# fast forward problems with DTV HD DVR



## mitch236 (Nov 30, 2004)

It seems impossible to get my DVR to stop consistently when FF through commercials. I remember there were codes to use on the TiVo units that allowed for 30 sec blocks of forward jumping, is there something similar for the DTV units? Is there a way to disable the jumpback feature when you stop FF?

Thanks


----------



## mitch236 (Nov 30, 2004)

Oops, sorry I just read the sticky and realized that I shouldn't have posted this question here.


----------



## shibby191 (Dec 24, 2007)

You can post but DBSTalk is the best place to ask your question on the DirecTV HD DVR.

As to your specifics:
1) There is a 30 sec slip button. Press it and it does a super FFW for 30 seconds
2) There is a code to put in to change it to a 30 sec skip. See DBSTalk for what that is.
3) The "jumpback" or autocorrection is just like what's found on Tivo and most other DVRs and no, there is no way to disable it.


----------



## TyroneShoes (Sep 6, 2004)

shibby191 said:


> ...There is a 30 sec slip button. Press it and it does a super FFW for 30 seconds
> 2) There is a code to put in to change it to a 30 sec skip...


The way to change it is to enter the search mode and type 30SKIP (or 30SLIP to change it back) and "enter". 30SLIP is the mode they are shipped in.


----------



## joed32 (Jul 9, 2005)

mitch236 said:


> It seems impossible to get my DVR to stop consistently when FF through commercials. I remember there were codes to use on the TiVo units that allowed for 30 sec blocks of forward jumping, is there something similar for the DTV units? Is there a way to disable the jumpback feature when you stop FF?
> 
> Thanks


Do a search for a keyword and type in 30SKIP, the search won't find anything hit "OK' and you will have the Tivo skip forward. It's been a while since I have done this so if I left out any details I hope someone will jump in and correct it.


----------



## stevel (Aug 23, 2000)

What that does is change the behavior of the advance button. The default is "slip" where it will go VERY fast forward 30s at a time. Using 30SKIP will instantly jump 30s. I prefer the "slip" behavior.


----------



## BruceShultes (Oct 2, 2006)

I also prefer the 30SLIP.

That way part of the video from commercials is still visible and occasionally I spot one that looks interesting and rewind to watch it in full.


----------

* REQUEST A *
Please reproduce the DVR thread between "## shibby191 (Dec" and "what that is.", inclusive.
* REQUEST B *
In the DVR thread, which mode are the units shipped in?
* REQUEST C *
For each statement, say yes or no to whether it agrees with the DVR thread, and quote the deciding words: (i) The jumpback feature can be disabled. (ii) Using 30SKIP makes the DVR jump 30 seconds instantly. (iii) BruceShultes prefers the 30SKIP behavior.

* DATA *
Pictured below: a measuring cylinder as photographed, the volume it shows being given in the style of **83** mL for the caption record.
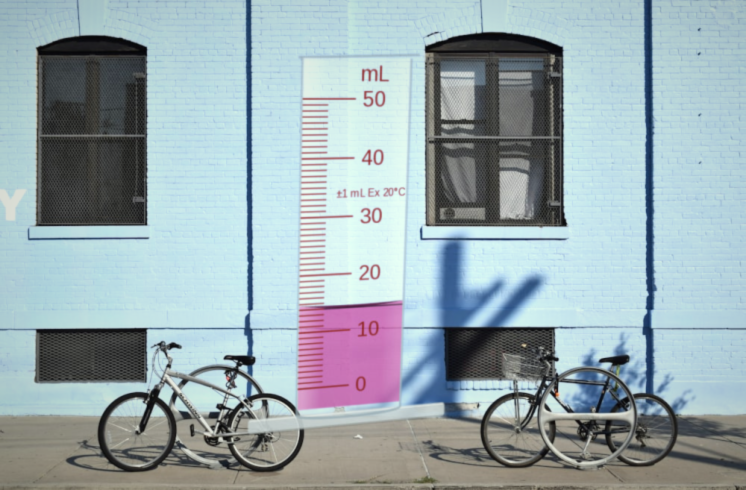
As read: **14** mL
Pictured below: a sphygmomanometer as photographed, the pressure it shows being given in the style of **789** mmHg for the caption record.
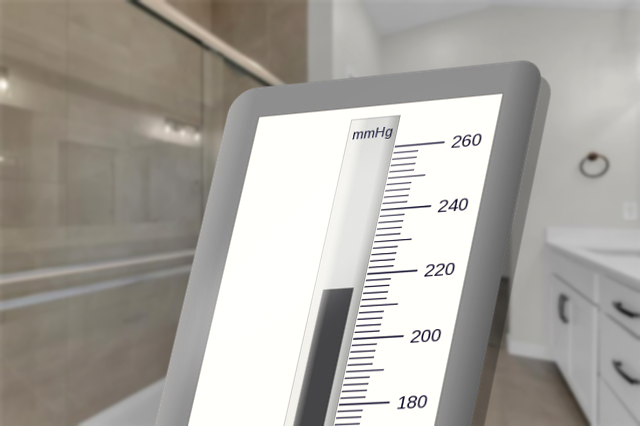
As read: **216** mmHg
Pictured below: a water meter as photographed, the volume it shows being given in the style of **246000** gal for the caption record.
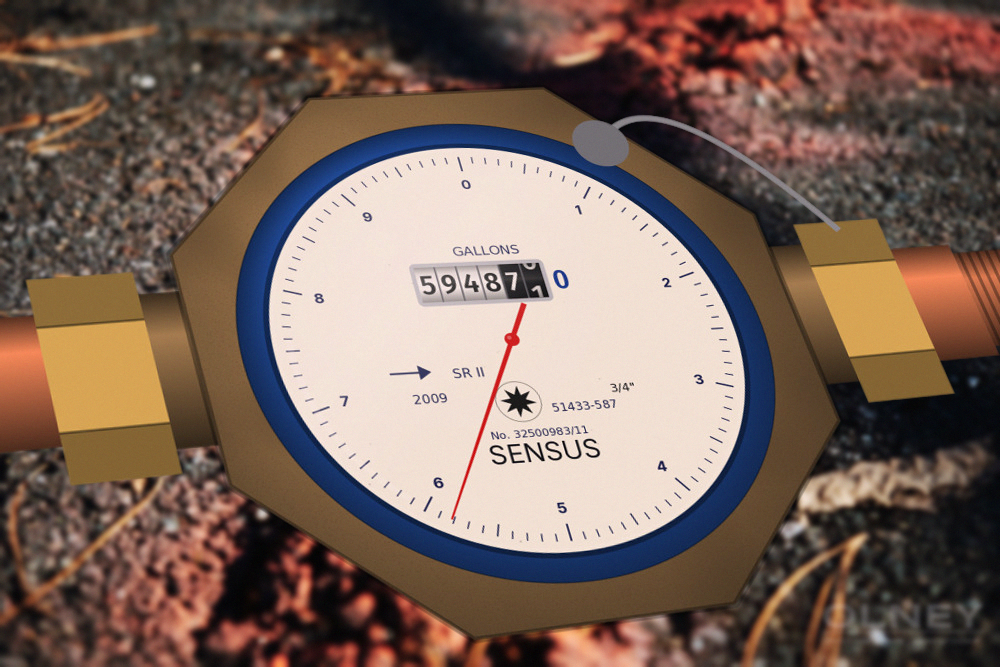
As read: **5948705.8** gal
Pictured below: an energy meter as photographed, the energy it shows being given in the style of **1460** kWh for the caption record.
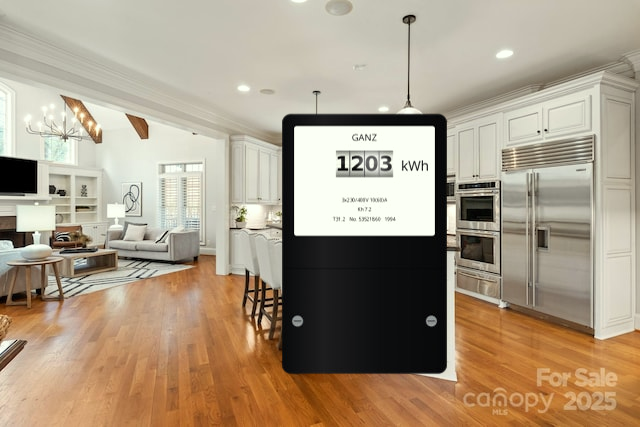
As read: **1203** kWh
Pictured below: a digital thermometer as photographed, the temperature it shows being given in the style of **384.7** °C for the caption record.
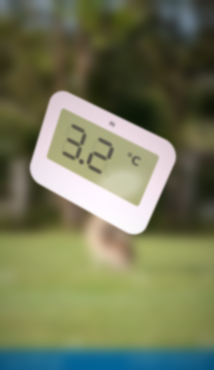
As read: **3.2** °C
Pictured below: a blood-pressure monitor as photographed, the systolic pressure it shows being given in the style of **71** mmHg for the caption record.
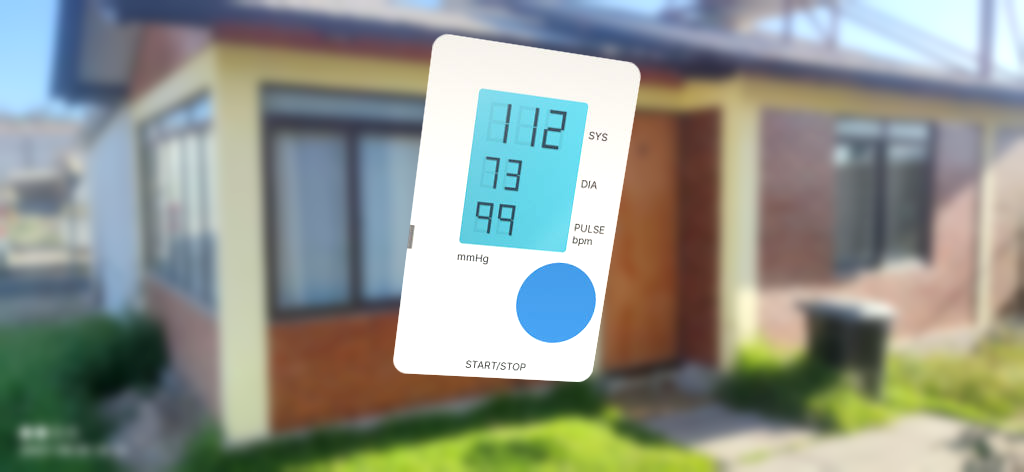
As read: **112** mmHg
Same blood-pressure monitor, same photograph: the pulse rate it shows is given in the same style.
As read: **99** bpm
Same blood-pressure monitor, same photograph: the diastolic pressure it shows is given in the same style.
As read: **73** mmHg
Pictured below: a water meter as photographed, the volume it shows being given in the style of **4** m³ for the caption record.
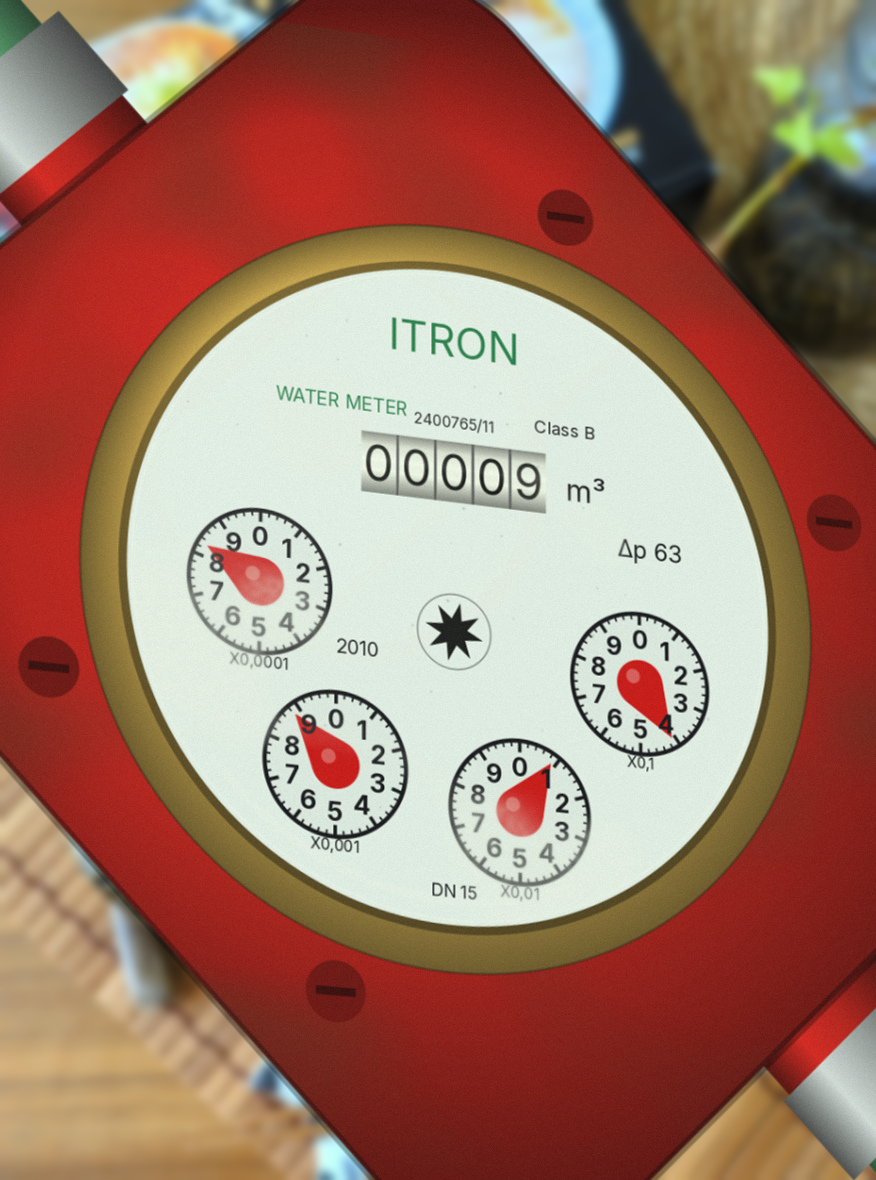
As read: **9.4088** m³
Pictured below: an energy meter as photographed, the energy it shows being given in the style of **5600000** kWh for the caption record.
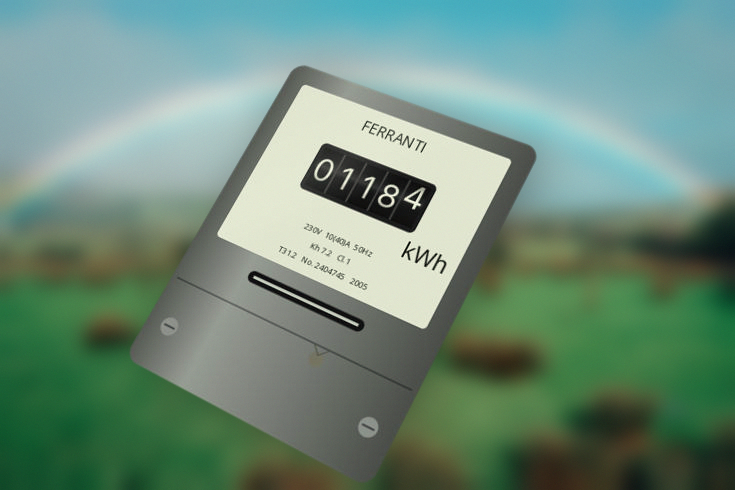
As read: **1184** kWh
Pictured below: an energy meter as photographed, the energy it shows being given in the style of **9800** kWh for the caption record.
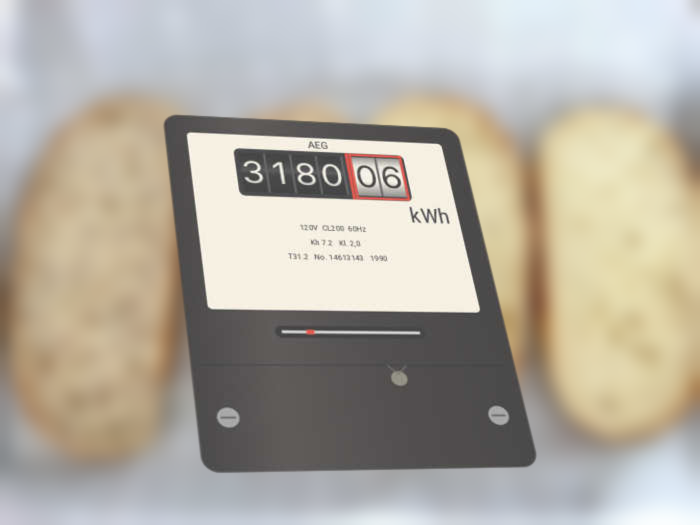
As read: **3180.06** kWh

* EXERCISE RESPONSE A *
## shibby191 (Dec 24, 2007)

You can post but DBSTalk is the best place to ask your question on the DirecTV HD DVR.

As to your specifics:
1) There is a 30 sec slip button. Press it and it does a super FFW for 30 seconds
2) There is a code to put in to change it to a 30 sec skip. See DBSTalk for what that is.

* EXERCISE RESPONSE B *
They are shipped in 30SLIP mode.

* EXERCISE RESPONSE C *
(i) No: "no, there is no way to disable it."
(ii) Yes: "Using 30SKIP will instantly jump 30s."
(iii) No: "I also prefer the 30SLIP."